- Associated Press - Wednesday, March 25, 2015

NASHVILLE, Tenn. (AP) - A revived version of Gov. Bill Haslam’s proposal to extend health coverage to 280,000 low-income Tennesseans on Wednesday cleared its first full Senate committee.

The Senate Health Committee voted 6-2 to advance the Insure Tennessee proposal to the commerce committee, where it is expected to face difficult prospects. Republican Senate Speaker Ron Ramsey has predicted that the measure won’t make it to a full floor vote.

The resolution would allow Haslam to draw down $2.8 billion in federal Medicaid money over the course of the two-year pilot program. State hospitals have agreed to cover the state’s $74 million share.
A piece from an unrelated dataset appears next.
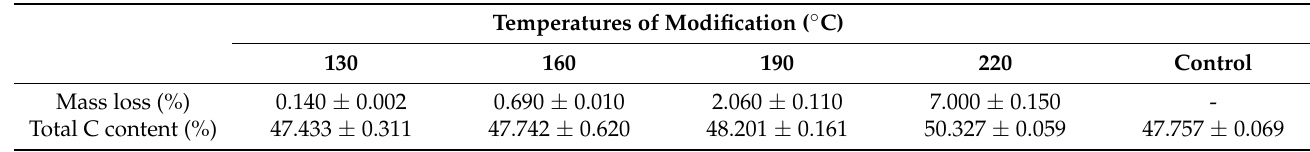
Figure 7. The ATR-FTIR spectra of control wood ( – ), wood modified at 130 °C ( – ), 160 °C ( – ), 190 °C ( – ) and 220 °C ( – ).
Haslam had been rejected in his previous attempt to seek authorization for the plan during a special legislative session last month.

The renewed measure is sponsored by freshman Sen. Jeff Yarbro of Nashville, the lone Democrat on the committee. It includes three changes designed to ease various concerns raised about the measure during last month’s special session. They include:

- Adding a “lockout provision” for enrollees who fail to pay premiums, similar to one approved for Indiana’s plan.

- Calling on Haslam to wait to put the plan into effect until after a U.S. Supreme Court ruling on health insurance exchanges.

- Requiring written confirmation from the Centers for Medicare and Medicaid Services that Tennessee could drop out of the program if costs outstrip expectations.

Joining Yarbro in voting for the resolution were Republican Sens. Richard Briggs and Becky Massey of Knoxville, Ed Jackson of Jackson, Doug Overbey of Maryville and Rusty Crowe of Johnson City. Crowe had voted against the measure when it failed 7-4 in a Senate panel during the special session.

Voting against the resolution were Republican Sens. Randy McNally of Oak Ridge and Bo Watson of Chattanooga. Republican Sen. Joey Hensley of Hohenwald abstained in the full committee after previously voting against the measure in the subcommittee vote.

“The vote shows that there is significant and growing bipartisan support for Insure Tennessee,” Yarbro said.

McNally raised concerns about how the state would go about winding down the program if officials decided they no longer wanted to participate. He cited legal challenges raised after then-Gov. Phil Bredesen, a Democrat, cut 170,000 adults from TennCare because of escalating costs.

TennCare Director Darin Gordon told the panel that the state already has a mechanism in place for un-enrolling people stemming from the 2005 cuts.

“We don’t have to go back and do that again,” he said. “It’s in the existing waiver.”

Massey urged Gordon to ensure enrollees would be informed that the program could be temporary.

“I’ve had a number of folks who I’ve talked to who have said they didn’t have insurance and they were working, but they qualified into this gap,” she said. “And if they had the opportunity to take it for two years or not at all, they were good with just the two years.”

Opponents of the Insure Tennessee proposal said they objected to adding to the federal debt by drawing down the money under President Barack Obama’s health care law. They say they don’t trust the federal government to keep promises to allow Tennessee to withdraw from the plan if it ends up being more expensive than expected.